Can you not read? Or do you just ignore facts which are inconvenient to your cheap idiotic shots? You have no way of knowing that she was nominated only once.

She was obscure enough that she was recognised by Israel in the 1960s. Back then she would have been a much stronger candidate for the Noble – simply because of the passage of time reduces the chance that somebody will get the Peace Nobel.

And Im not the one bitching. You, Tim, Gummo and Niall are – remember?

Yeah, because it was me, Tim, Gummo and Niall who were using Irena Sendler’s obit to take cheap shots at someone we don’t like.

saint
saint
15 years ago

I had never heard of Irena Sendler until I read C.L.’s post, and I found her story moving, and C.L’s writing exemplary, as always. And yes, I succumbed to the same “narcissism” of which one of you accused C.L.

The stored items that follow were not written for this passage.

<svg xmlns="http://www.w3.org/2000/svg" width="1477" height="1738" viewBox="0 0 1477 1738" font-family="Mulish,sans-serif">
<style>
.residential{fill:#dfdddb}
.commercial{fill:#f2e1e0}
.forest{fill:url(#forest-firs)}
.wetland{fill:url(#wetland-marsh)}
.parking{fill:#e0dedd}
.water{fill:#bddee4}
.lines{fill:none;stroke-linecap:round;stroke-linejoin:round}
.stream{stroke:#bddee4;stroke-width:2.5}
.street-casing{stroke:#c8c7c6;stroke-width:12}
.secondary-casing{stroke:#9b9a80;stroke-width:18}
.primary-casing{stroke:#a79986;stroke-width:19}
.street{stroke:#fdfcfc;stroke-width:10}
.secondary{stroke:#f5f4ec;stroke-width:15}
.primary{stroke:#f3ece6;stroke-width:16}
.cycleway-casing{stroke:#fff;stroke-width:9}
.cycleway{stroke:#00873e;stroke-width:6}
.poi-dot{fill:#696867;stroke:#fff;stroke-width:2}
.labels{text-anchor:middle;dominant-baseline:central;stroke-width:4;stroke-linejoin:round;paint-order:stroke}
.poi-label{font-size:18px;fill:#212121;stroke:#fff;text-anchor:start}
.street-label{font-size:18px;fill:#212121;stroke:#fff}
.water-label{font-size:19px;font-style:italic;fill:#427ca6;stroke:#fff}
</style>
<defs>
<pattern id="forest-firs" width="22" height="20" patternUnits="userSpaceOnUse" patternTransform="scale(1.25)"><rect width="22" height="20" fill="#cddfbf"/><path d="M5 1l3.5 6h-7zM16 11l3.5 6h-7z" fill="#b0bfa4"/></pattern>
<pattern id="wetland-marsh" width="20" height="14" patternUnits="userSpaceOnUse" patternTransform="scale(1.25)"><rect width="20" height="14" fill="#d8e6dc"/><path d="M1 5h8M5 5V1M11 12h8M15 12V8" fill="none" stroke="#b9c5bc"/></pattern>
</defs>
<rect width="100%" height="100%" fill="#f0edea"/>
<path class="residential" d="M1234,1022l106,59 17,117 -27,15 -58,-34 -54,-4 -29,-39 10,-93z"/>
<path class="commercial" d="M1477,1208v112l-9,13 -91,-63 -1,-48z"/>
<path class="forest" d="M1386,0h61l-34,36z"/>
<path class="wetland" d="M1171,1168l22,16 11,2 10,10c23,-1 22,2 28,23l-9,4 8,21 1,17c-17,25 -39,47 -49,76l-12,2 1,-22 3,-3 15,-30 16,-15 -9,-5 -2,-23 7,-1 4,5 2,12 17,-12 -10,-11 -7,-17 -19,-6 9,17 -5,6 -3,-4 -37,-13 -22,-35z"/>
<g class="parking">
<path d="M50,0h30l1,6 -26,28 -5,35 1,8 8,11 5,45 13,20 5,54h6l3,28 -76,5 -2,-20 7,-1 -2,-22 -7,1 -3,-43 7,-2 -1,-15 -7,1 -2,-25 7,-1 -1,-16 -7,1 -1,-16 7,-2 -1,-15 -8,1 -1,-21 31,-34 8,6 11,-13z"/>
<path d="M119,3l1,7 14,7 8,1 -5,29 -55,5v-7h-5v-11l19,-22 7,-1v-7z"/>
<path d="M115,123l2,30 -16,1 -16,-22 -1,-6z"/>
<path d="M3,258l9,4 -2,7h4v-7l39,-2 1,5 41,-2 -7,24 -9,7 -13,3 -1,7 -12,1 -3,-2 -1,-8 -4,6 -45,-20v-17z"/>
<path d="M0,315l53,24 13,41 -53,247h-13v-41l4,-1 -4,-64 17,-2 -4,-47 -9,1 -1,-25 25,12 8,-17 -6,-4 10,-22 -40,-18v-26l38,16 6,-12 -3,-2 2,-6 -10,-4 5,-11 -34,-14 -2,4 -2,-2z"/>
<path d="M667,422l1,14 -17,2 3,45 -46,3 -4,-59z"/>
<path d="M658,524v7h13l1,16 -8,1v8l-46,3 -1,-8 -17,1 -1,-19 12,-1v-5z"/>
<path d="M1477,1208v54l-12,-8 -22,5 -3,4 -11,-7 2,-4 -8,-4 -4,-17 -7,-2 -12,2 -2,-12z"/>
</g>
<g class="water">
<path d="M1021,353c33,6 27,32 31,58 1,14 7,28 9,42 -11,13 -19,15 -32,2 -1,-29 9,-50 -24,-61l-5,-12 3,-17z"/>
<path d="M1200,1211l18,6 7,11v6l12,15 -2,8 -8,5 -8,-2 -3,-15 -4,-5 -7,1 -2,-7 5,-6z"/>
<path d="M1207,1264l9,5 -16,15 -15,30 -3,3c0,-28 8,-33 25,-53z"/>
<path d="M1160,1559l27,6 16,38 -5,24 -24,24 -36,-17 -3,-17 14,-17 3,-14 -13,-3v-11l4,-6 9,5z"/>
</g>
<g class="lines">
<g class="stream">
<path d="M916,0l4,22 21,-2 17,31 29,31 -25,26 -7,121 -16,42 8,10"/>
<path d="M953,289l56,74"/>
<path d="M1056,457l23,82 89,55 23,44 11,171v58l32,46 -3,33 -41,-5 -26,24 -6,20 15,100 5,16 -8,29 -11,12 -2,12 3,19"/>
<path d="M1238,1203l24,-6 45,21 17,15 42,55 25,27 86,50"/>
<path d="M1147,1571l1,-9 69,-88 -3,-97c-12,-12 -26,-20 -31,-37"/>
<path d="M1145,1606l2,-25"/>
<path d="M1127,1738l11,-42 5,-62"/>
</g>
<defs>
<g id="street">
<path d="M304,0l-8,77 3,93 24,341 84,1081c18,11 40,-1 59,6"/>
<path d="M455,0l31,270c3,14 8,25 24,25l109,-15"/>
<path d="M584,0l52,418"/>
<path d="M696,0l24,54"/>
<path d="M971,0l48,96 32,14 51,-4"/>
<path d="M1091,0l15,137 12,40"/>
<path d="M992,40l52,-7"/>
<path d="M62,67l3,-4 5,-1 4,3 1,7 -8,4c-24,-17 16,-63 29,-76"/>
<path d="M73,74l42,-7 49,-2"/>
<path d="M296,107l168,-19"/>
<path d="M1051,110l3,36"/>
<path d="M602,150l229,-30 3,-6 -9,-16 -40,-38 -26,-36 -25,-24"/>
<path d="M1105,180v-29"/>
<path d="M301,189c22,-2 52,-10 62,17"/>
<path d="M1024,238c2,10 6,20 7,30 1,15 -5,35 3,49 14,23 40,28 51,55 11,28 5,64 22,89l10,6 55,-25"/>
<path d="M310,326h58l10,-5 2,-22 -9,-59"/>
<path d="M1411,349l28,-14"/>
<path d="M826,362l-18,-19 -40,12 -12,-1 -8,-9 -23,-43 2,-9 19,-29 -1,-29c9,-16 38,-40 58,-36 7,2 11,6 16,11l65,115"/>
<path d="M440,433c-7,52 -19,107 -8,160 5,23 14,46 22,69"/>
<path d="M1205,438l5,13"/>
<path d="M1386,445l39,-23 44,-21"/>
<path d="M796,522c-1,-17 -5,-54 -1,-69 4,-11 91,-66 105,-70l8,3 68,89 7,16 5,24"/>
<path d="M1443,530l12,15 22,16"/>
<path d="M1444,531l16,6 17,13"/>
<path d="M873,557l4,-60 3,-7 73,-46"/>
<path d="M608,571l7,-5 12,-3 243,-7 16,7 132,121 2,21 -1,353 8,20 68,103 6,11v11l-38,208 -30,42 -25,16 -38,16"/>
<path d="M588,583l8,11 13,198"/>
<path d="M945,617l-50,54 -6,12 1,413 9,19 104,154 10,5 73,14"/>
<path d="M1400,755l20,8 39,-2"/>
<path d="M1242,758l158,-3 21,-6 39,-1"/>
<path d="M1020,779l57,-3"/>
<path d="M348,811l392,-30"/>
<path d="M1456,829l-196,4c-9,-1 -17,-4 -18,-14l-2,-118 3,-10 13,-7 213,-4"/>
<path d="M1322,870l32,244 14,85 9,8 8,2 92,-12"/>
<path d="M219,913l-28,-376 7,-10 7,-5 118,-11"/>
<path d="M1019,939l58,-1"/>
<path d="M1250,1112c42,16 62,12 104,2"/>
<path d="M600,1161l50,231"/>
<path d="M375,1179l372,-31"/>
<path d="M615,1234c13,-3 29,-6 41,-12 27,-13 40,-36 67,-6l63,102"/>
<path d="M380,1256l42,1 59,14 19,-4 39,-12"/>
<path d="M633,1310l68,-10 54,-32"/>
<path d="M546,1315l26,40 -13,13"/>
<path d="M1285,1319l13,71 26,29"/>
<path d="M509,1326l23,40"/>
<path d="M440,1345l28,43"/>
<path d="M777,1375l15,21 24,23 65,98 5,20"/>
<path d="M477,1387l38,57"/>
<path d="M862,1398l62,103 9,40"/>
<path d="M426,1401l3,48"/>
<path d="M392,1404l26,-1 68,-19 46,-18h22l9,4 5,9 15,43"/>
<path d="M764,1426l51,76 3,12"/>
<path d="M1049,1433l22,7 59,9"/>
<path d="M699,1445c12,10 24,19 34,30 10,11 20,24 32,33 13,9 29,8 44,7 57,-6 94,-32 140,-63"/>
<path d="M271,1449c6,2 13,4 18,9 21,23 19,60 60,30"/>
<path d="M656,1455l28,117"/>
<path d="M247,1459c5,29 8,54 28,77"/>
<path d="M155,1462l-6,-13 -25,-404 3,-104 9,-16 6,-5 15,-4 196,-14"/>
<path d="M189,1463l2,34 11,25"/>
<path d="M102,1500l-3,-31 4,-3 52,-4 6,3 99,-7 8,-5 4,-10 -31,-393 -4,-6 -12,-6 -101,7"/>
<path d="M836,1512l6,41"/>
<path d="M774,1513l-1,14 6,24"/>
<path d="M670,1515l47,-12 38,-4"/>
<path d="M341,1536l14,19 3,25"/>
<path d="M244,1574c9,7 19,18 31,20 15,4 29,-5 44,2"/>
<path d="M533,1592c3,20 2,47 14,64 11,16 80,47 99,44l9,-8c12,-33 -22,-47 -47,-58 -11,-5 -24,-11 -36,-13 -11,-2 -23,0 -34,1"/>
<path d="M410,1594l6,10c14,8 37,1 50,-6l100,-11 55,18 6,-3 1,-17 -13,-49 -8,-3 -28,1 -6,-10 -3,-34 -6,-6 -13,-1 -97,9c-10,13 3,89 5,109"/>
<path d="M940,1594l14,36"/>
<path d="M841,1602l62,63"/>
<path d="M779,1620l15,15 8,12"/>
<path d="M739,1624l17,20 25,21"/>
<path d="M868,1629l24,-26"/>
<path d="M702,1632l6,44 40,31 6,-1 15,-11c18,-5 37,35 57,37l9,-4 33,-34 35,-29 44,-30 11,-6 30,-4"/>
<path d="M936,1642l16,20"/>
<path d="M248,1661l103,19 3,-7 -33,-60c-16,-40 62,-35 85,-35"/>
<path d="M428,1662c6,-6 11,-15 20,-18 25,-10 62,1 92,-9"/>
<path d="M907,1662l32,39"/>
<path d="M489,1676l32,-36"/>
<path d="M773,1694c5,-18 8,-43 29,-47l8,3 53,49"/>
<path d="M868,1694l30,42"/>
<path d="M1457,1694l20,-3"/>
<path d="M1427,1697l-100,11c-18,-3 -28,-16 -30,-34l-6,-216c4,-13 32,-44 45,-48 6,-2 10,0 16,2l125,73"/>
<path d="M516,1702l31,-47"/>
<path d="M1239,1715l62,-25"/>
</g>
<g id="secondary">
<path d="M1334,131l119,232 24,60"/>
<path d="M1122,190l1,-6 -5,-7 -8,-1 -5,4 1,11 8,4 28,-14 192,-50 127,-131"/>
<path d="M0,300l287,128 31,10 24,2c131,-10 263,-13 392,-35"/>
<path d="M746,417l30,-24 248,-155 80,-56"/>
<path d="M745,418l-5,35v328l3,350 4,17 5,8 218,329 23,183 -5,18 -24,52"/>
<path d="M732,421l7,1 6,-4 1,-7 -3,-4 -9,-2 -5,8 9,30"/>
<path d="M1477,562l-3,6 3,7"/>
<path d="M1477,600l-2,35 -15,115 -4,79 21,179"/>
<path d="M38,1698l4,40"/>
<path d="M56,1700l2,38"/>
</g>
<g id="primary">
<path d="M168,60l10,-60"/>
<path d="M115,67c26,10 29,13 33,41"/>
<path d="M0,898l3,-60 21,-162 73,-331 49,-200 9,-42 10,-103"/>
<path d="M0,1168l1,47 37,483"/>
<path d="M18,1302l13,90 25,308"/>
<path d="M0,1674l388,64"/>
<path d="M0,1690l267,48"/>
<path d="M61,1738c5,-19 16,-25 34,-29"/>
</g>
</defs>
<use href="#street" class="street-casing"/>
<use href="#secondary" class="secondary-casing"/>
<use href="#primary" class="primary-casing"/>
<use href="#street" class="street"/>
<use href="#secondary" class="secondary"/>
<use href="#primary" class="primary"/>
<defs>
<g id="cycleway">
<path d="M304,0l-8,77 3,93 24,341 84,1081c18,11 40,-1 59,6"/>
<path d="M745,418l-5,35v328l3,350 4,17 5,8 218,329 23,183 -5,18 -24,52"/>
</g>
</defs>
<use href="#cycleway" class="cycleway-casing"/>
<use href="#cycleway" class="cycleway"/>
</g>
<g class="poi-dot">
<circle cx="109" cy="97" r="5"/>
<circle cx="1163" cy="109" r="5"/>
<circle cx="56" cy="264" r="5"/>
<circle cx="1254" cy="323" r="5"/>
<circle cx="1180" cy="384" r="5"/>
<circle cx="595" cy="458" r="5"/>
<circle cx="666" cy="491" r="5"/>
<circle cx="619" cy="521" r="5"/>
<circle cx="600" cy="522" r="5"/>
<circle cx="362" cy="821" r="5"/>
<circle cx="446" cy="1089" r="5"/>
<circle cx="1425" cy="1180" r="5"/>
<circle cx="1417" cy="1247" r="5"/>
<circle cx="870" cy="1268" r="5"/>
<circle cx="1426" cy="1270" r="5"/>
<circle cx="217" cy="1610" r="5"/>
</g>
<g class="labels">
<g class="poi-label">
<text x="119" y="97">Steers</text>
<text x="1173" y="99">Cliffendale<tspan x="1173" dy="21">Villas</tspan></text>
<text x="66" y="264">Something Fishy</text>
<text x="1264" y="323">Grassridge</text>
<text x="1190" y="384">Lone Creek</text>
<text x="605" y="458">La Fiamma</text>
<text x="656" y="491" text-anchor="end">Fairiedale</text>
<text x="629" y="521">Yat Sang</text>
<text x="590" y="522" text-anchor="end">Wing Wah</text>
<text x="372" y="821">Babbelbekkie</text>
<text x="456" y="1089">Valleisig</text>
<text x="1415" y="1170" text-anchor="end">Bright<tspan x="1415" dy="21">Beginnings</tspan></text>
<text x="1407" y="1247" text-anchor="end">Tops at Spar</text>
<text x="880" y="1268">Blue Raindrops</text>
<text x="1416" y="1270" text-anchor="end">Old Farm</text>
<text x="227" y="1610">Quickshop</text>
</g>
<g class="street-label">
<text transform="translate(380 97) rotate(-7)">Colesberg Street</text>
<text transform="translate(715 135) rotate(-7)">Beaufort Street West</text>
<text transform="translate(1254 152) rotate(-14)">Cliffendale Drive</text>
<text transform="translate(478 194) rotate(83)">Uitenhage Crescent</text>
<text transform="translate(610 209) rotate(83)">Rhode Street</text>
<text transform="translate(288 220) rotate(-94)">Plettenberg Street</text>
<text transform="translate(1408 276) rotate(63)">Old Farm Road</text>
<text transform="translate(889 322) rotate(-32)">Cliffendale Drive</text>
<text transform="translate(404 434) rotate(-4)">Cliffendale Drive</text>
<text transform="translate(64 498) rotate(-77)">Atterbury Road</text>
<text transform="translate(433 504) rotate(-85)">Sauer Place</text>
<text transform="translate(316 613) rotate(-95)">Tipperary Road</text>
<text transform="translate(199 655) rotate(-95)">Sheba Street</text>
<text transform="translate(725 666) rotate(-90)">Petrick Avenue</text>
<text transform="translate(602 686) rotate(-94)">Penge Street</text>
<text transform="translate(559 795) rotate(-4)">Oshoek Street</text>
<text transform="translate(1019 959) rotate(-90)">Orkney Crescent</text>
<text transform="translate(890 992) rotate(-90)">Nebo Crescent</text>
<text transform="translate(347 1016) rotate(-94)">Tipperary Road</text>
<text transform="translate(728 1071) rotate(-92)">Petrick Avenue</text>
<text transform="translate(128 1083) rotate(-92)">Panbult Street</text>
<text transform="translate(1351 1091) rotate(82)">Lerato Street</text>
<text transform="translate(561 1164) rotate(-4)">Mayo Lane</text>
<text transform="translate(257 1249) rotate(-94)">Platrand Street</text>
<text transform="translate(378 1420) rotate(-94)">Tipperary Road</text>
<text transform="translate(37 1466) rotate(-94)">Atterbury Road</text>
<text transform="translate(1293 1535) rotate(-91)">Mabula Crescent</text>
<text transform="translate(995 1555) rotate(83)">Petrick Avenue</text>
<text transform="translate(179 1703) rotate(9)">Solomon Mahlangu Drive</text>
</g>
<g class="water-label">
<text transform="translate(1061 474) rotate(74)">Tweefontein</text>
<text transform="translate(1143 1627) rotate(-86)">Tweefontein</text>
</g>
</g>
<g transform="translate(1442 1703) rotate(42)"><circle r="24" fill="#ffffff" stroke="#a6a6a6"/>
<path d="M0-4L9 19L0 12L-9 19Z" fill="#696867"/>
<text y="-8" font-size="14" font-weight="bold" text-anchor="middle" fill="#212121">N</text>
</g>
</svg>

Frankly, as a long time reader of C.L., I also found gilmae’s editorial comment surprising (C.L. obsessed with Gore??? you want to tell me about invisible pink unicorns again gilmae?) and despite his intentions, and along with some of the comments here, belittling and dismissive of Irena Sendler; let’s not go to some people’s obsession with C.L.

Perhaps some don’t need to succumb to “narcissism” because after all, even a “small effort” seems already beyond them.

Ken Miles
15 years ago

Saint, it’s pretty obvious that C.L. does have Gore on his mind. A quick search through the Catallaxy comments finds him engaging in cheap shots. Even in a obit for Sendler he can’t resist taking a dumb jab.

I don’t understand Gummo’s narcissism comment, but the rest of comments bagging C.L. have been pretty spot on.

Who here has been belittling or dismissive of Irena Sendler?